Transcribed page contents
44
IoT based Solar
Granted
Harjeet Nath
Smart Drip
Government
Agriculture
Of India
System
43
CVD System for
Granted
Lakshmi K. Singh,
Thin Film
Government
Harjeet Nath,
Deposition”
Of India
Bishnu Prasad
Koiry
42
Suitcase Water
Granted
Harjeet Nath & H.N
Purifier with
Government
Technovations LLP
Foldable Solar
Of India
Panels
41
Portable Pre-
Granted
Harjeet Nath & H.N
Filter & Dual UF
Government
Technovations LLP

WORK INSTRUCTION
Search the records for the string "Nath" and return every line in which it occurs.

ANSWER BOX
Harjeet Nath
Harjeet Nath,
Harjeet Nath & H.N
Harjeet Nath & H.N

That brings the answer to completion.